The controversy generated by that story did not die for a long time. There
was considerable disbelief at the suggestion. Then army chief V.K. Singh,
now a Union minister of state, denied the report strongly. Whatever the truth,
it is unlikely that India will see a coup. Even before independence was
gained, Indias leaders took care to put in place a series of coup-proofing
strategies that made any adventurism by the army difficult, if not impossible.

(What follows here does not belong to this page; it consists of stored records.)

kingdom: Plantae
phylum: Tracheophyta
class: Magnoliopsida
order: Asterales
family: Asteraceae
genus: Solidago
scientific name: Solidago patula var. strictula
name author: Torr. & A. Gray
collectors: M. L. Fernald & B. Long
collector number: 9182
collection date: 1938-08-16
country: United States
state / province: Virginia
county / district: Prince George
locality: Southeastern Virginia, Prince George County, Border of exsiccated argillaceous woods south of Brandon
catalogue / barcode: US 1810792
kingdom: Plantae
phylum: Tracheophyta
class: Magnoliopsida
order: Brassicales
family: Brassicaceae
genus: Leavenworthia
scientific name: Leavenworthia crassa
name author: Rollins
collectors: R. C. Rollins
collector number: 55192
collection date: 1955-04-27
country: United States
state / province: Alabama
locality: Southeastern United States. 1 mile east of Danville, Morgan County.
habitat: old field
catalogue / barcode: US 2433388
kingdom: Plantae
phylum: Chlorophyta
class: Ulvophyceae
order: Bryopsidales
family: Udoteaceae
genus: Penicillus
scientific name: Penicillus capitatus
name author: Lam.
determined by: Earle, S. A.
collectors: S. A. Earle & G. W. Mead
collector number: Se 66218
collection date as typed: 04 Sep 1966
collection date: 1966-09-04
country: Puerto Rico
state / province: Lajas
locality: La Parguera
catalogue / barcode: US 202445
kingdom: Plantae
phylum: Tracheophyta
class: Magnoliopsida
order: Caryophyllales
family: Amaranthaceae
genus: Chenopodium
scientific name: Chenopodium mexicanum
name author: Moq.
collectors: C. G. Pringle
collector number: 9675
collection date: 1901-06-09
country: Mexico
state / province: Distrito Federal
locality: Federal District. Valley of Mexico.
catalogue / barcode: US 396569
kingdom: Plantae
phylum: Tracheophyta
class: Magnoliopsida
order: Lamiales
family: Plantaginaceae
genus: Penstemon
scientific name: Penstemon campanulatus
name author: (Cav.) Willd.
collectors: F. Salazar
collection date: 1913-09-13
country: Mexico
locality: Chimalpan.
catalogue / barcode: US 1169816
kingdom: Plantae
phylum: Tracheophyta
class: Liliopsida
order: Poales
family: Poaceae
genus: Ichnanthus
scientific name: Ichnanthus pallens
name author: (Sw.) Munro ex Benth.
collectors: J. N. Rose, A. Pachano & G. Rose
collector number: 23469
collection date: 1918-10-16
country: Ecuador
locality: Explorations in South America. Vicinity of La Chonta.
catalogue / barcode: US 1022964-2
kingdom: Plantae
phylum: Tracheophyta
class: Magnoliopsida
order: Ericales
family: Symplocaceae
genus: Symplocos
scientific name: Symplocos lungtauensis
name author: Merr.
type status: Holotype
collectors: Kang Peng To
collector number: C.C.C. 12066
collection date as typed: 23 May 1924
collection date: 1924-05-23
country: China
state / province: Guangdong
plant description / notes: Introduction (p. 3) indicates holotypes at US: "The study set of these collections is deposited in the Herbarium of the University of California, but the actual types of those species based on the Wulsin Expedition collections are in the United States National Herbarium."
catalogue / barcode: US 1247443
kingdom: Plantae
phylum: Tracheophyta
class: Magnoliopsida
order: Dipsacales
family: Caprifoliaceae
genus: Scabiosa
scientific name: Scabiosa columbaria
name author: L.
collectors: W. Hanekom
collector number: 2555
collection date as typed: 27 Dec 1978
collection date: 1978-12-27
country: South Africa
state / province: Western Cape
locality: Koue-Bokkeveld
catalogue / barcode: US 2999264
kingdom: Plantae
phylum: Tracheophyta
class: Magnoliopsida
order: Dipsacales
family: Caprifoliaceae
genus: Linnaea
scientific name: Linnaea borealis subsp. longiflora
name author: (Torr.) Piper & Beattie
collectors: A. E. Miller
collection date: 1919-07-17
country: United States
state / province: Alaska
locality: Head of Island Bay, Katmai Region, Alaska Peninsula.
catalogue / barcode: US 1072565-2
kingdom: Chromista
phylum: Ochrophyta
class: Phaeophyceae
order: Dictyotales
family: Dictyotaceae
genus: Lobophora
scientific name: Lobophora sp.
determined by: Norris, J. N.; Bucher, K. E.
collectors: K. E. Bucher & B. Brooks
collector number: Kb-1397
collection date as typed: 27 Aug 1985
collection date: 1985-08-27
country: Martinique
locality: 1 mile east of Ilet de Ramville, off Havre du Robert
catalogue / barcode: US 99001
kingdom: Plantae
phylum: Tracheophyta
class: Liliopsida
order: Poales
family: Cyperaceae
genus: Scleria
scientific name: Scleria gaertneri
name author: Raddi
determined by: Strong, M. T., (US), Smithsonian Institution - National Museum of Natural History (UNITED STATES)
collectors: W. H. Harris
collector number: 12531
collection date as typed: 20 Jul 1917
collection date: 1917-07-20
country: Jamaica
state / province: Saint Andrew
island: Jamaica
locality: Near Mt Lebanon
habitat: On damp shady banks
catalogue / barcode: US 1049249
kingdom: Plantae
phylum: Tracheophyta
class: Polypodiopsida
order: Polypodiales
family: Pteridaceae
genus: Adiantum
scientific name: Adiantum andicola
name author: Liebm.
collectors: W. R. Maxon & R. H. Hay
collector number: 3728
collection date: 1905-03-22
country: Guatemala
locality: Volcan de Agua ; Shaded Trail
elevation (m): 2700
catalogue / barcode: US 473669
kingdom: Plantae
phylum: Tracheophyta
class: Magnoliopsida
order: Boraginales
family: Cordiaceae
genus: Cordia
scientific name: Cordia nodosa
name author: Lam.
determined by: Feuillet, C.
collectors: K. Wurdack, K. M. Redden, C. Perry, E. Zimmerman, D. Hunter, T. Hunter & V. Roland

In Army And Nation: The Military And Indian Democracy Since Independence,
Yale University political scientist Steven I. Wilkinson casts a careful look at
what these strategies were and why they have been so effective. He
compares India with its neighbour Pakistan, which has been a coup country
par excellence for most of its existence. It is an important comparison.
From the advent of British rule in the late 18th century until 1947, India had
a single army. The partitioned army had the same customs and habits, and
similar recruitment patterns. Barely a decade later, Pakistans army took
over the countrys reins; the Indian Army, in contrast, remained securely
within the barracks, with its reputation as an effective and apolitical
organization intact.
Wilkinson argues that Pakistan never undertook the steps that Indian leaders
did after 1947. Jawaharlal Nehrus hostility to the army is well-known. In
1955, the army chief was redesignated from commander-in-chief to chief of
army staff. This was not a symbolic change.